Items listed in a dataset:

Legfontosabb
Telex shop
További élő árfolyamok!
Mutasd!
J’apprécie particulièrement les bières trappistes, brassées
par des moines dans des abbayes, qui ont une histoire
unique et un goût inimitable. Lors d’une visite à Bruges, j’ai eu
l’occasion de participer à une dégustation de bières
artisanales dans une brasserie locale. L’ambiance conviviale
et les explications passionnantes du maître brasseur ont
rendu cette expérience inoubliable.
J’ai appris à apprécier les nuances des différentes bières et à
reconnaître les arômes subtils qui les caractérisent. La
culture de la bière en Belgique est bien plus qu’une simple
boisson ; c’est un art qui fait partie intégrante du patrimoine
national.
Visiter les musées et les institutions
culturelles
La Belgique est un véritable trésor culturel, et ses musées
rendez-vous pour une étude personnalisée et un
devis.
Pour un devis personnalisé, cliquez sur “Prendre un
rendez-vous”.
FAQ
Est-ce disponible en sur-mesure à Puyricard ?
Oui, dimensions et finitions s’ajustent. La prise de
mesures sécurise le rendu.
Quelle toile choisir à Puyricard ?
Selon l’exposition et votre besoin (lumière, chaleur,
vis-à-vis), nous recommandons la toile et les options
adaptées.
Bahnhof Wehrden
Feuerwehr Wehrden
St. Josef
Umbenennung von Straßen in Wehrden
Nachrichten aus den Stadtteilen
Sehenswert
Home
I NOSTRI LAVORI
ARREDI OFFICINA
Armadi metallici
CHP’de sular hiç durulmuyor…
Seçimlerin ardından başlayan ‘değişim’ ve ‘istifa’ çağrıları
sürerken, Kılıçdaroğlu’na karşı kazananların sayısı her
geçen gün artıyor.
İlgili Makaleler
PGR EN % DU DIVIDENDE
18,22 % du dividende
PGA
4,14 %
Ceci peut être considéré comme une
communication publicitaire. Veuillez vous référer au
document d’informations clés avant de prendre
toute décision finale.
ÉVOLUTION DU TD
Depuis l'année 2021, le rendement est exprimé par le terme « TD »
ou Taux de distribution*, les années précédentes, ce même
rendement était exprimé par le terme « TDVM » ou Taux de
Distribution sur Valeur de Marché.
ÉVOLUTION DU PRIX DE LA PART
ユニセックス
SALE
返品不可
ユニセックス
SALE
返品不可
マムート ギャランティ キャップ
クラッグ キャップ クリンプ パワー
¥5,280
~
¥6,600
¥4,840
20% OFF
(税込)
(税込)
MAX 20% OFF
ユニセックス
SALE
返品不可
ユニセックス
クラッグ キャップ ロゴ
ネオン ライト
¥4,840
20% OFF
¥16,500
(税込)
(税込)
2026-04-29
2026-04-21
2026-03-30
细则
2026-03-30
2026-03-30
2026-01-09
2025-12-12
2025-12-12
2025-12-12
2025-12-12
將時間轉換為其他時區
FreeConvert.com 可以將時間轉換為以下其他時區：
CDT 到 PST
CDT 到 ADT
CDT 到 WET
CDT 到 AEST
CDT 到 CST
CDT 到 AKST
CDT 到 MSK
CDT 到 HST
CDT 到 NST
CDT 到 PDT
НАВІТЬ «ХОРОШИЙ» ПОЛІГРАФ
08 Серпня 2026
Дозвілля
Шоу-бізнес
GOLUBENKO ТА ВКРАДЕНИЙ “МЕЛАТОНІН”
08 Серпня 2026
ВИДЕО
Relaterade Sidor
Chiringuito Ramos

- **What you have to do**: Every record above should be copied exactly.

- **Answer to this task**:
Legfontosabb
Telex shop
További élő árfolyamok!
Mutasd!
J’apprécie particulièrement les bières trappistes, brassées
par des moines dans des abbayes, qui ont une histoire
unique et un goût inimitable. Lors d’une visite à Bruges, j’ai eu
l’occasion de participer à une dégustation de bières
artisanales dans une brasserie locale. L’ambiance conviviale
et les explications passionnantes du maître brasseur ont
rendu cette expérience inoubliable.
J’ai appris à apprécier les nuances des différentes bières et à
reconnaître les arômes subtils qui les caractérisent. La
culture de la bière en Belgique est bien plus qu’une simple
boisson ; c’est un art qui fait partie intégrante du patrimoine
national.
Visiter les musées et les institutions
culturelles
La Belgique est un véritable trésor culturel, et ses musées
rendez-vous pour une étude personnalisée et un
devis.
Pour un devis personnalisé, cliquez sur “Prendre un
rendez-vous”.
FAQ
Est-ce disponible en sur-mesure à Puyricard ?
Oui, dimensions et finitions s’ajustent. La prise de
mesures sécurise le rendu.
Quelle toile choisir à Puyricard ?
Selon l’exposition et votre besoin (lumière, chaleur,
vis-à-vis), nous recommandons la toile et les options
adaptées.
Bahnhof Wehrden
Feuerwehr Wehrden
St. Josef
Umbenennung von Straßen in Wehrden
Nachrichten aus den Stadtteilen
Sehenswert
Home
I NOSTRI LAVORI
ARREDI OFFICINA
Armadi metallici
CHP’de sular hiç durulmuyor…
Seçimlerin ardından başlayan ‘değişim’ ve ‘istifa’ çağrıları
sürerken, Kılıçdaroğlu’na karşı kazananların sayısı her
geçen gün artıyor.
İlgili Makaleler
PGR EN % DU DIVIDENDE
18,22 % du dividende
PGA
4,14 %
Ceci peut être considéré comme une
communication publicitaire. Veuillez vous référer au
document d’informations clés avant de prendre
toute décision finale.
ÉVOLUTION DU TD
Depuis l'année 2021, le rendement est exprimé par le terme « TD »
ou Taux de distribution*, les années précédentes, ce même
rendement était exprimé par le terme « TDVM » ou Taux de
Distribution sur Valeur de Marché.
ÉVOLUTION DU PRIX DE LA PART
ユニセックス
SALE
返品不可
ユニセックス
SALE
返品不可
マムート ギャランティ キャップ
クラッグ キャップ クリンプ パワー
¥5,280
~
¥6,600
¥4,840
20% OFF
(税込)
(税込)
MAX 20% OFF
ユニセックス
SALE
返品不可
ユニセックス
クラッグ キャップ ロゴ
ネオン ライト
¥4,840
20% OFF
¥16,500
(税込)
(税込)
2026-04-29
2026-04-21
2026-03-30
细则
2026-03-30
2026-03-30
2026-01-09
2025-12-12
2025-12-12
2025-12-12
2025-12-12
將時間轉換為其他時區
FreeConvert.com 可以將時間轉換為以下其他時區：
CDT 到 PST
CDT 到 ADT
CDT 到 WET
CDT 到 AEST
CDT 到 CST
CDT 到 AKST
CDT 到 MSK
CDT 到 HST
CDT 到 NST
CDT 到 PDT
НАВІТЬ «ХОРОШИЙ» ПОЛІГРАФ
08 Серпня 2026
Дозвілля
Шоу-бізнес
GOLUBENKO ТА ВКРАДЕНИЙ “МЕЛАТОНІН”
08 Серпня 2026
ВИДЕО
Relaterade Sidor
Chiringuito Ramos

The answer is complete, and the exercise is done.